>>>>

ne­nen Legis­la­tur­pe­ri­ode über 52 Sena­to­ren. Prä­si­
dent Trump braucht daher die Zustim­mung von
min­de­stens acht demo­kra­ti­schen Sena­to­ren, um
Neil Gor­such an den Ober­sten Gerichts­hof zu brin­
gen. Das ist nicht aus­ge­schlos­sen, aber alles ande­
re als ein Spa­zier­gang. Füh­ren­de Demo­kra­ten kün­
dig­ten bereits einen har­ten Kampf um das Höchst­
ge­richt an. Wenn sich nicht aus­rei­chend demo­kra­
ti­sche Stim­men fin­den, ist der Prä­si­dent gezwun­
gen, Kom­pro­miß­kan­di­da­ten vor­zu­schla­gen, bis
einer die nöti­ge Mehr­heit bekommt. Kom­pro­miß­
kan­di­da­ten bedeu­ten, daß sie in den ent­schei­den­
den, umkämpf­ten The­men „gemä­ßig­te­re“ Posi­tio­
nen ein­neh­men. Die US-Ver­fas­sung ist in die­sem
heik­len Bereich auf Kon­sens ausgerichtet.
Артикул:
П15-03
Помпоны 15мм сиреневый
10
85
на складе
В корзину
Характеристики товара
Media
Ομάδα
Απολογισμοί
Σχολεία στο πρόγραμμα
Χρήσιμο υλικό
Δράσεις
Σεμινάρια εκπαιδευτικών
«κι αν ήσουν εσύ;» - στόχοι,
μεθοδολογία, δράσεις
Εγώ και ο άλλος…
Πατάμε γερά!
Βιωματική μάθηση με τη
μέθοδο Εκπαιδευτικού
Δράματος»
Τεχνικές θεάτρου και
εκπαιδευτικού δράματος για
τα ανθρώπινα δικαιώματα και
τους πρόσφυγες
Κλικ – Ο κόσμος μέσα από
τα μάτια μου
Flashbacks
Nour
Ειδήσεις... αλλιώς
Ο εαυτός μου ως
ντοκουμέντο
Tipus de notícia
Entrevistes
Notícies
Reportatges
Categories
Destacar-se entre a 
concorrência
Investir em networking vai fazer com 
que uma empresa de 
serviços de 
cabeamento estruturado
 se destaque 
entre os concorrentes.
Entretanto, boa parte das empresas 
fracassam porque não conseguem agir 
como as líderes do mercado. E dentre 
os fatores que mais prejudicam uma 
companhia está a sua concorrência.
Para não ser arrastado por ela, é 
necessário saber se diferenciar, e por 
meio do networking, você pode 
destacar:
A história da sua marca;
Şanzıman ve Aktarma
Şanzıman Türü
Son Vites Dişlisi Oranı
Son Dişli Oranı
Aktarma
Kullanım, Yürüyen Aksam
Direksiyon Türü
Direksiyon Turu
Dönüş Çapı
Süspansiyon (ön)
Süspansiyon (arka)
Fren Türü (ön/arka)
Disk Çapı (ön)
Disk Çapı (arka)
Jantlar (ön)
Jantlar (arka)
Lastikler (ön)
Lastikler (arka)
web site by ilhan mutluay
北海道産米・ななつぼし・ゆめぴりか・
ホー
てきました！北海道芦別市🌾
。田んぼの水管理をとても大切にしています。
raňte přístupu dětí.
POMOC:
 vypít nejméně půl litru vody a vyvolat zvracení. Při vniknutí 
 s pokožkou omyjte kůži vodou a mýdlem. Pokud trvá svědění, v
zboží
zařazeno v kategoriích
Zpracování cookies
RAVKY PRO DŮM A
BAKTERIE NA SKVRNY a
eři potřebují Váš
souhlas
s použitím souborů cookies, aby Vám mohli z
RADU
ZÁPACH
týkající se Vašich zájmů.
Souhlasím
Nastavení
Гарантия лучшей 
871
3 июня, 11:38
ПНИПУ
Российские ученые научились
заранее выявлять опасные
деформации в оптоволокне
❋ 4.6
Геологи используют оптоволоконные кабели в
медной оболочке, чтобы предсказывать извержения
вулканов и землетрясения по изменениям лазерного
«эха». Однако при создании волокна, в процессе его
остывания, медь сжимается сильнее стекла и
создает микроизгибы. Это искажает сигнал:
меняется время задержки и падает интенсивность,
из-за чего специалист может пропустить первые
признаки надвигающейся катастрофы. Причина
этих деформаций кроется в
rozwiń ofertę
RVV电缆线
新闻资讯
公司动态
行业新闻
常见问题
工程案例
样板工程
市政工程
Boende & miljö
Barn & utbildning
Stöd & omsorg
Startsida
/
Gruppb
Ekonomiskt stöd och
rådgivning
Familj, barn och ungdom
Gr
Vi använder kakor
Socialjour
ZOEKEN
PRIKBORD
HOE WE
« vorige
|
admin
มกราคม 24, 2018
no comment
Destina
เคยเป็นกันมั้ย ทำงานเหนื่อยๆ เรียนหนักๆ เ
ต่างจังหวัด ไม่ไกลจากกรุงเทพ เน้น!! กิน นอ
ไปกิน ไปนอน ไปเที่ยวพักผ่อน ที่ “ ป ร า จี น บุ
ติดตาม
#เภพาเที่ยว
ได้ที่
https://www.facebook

<<<<

§ Task goal
Copy every row above line for line, changing nothing.

§ Output for this task
ne­nen Legis­la­tur­pe­ri­ode über 52 Sena­to­ren. Prä­si­
dent Trump braucht daher die Zustim­mung von
min­de­stens acht demo­kra­ti­schen Sena­to­ren, um
Neil Gor­such an den Ober­sten Gerichts­hof zu brin­
gen. Das ist nicht aus­ge­schlos­sen, aber alles ande­
re als ein Spa­zier­gang. Füh­ren­de Demo­kra­ten kün­
dig­ten bereits einen har­ten Kampf um das Höchst­
ge­richt an. Wenn sich nicht aus­rei­chend demo­kra­
ti­sche Stim­men fin­den, ist der Prä­si­dent gezwun­
gen, Kom­pro­miß­kan­di­da­ten vor­zu­schla­gen, bis
einer die nöti­ge Mehr­heit bekommt. Kom­pro­miß­
kan­di­da­ten bedeu­ten, daß sie in den ent­schei­den­
den, umkämpf­ten The­men „gemä­ßig­te­re“ Posi­tio­
nen ein­neh­men. Die US-Ver­fas­sung ist in die­sem
heik­len Bereich auf Kon­sens ausgerichtet.
Артикул:
П15-03
Помпоны 15мм сиреневый
10
85
на складе
В корзину
Характеристики товара
Media
Ομάδα
Απολογισμοί
Σχολεία στο πρόγραμμα
Χρήσιμο υλικό
Δράσεις
Σεμινάρια εκπαιδευτικών
«κι αν ήσουν εσύ;» - στόχοι,
μεθοδολογία, δράσεις
Εγώ και ο άλλος…
Πατάμε γερά!
Βιωματική μάθηση με τη
μέθοδο Εκπαιδευτικού
Δράματος»
Τεχνικές θεάτρου και
εκπαιδευτικού δράματος για
τα ανθρώπινα δικαιώματα και
τους πρόσφυγες
Κλικ – Ο κόσμος μέσα από
τα μάτια μου
Flashbacks
Nour
Ειδήσεις... αλλιώς
Ο εαυτός μου ως
ντοκουμέντο
Tipus de notícia
Entrevistes
Notícies
Reportatges
Categories
Destacar-se entre a 
concorrência
Investir em networking vai fazer com 
que uma empresa de 
serviços de 
cabeamento estruturado
 se destaque 
entre os concorrentes.
Entretanto, boa parte das empresas 
fracassam porque não conseguem agir 
como as líderes do mercado. E dentre 
os fatores que mais prejudicam uma 
companhia está a sua concorrência.
Para não ser arrastado por ela, é 
necessário saber se diferenciar, e por 
meio do networking, você pode 
destacar:
A história da sua marca;
Şanzıman ve Aktarma
Şanzıman Türü
Son Vites Dişlisi Oranı
Son Dişli Oranı
Aktarma
Kullanım, Yürüyen Aksam
Direksiyon Türü
Direksiyon Turu
Dönüş Çapı
Süspansiyon (ön)
Süspansiyon (arka)
Fren Türü (ön/arka)
Disk Çapı (ön)
Disk Çapı (arka)
Jantlar (ön)
Jantlar (arka)
Lastikler (ön)
Lastikler (arka)
web site by ilhan mutluay
北海道産米・ななつぼし・ゆめぴりか・
ホー
てきました！北海道芦別市🌾
。田んぼの水管理をとても大切にしています。
raňte přístupu dětí.
POMOC:
 vypít nejméně půl litru vody a vyvolat zvracení. Při vniknutí 
 s pokožkou omyjte kůži vodou a mýdlem. Pokud trvá svědění, v
zboží
zařazeno v kategoriích
Zpracování cookies
RAVKY PRO DŮM A
BAKTERIE NA SKVRNY a
eři potřebují Váš
souhlas
s použitím souborů cookies, aby Vám mohli z
RADU
ZÁPACH
týkající se Vašich zájmů.
Souhlasím
Nastavení
Гарантия лучшей 
871
3 июня, 11:38
ПНИПУ
Российские ученые научились
заранее выявлять опасные
деформации в оптоволокне
❋ 4.6
Геологи используют оптоволоконные кабели в
медной оболочке, чтобы предсказывать извержения
вулканов и землетрясения по изменениям лазерного
«эха». Однако при создании волокна, в процессе его
остывания, медь сжимается сильнее стекла и
создает микроизгибы. Это искажает сигнал:
меняется время задержки и падает интенсивность,
из-за чего специалист может пропустить первые
признаки надвигающейся катастрофы. Причина
этих деформаций кроется в
rozwiń ofertę
RVV电缆线
新闻资讯
公司动态
行业新闻
常见问题
工程案例
样板工程
市政工程
Boende & miljö
Barn & utbildning
Stöd & omsorg
Startsida
/
Gruppb
Ekonomiskt stöd och
rådgivning
Familj, barn och ungdom
Gr
Vi använder kakor
Socialjour
ZOEKEN
PRIKBORD
HOE WE
« vorige
|
admin
มกราคม 24, 2018
no comment
Destina
เคยเป็นกันมั้ย ทำงานเหนื่อยๆ เรียนหนักๆ เ
ต่างจังหวัด ไม่ไกลจากกรุงเทพ เน้น!! กิน นอ
ไปกิน ไปนอน ไปเที่ยวพักผ่อน ที่ “ ป ร า จี น บุ
ติดตาม
#เภพาเที่ยว
ได้ที่
https://www.facebook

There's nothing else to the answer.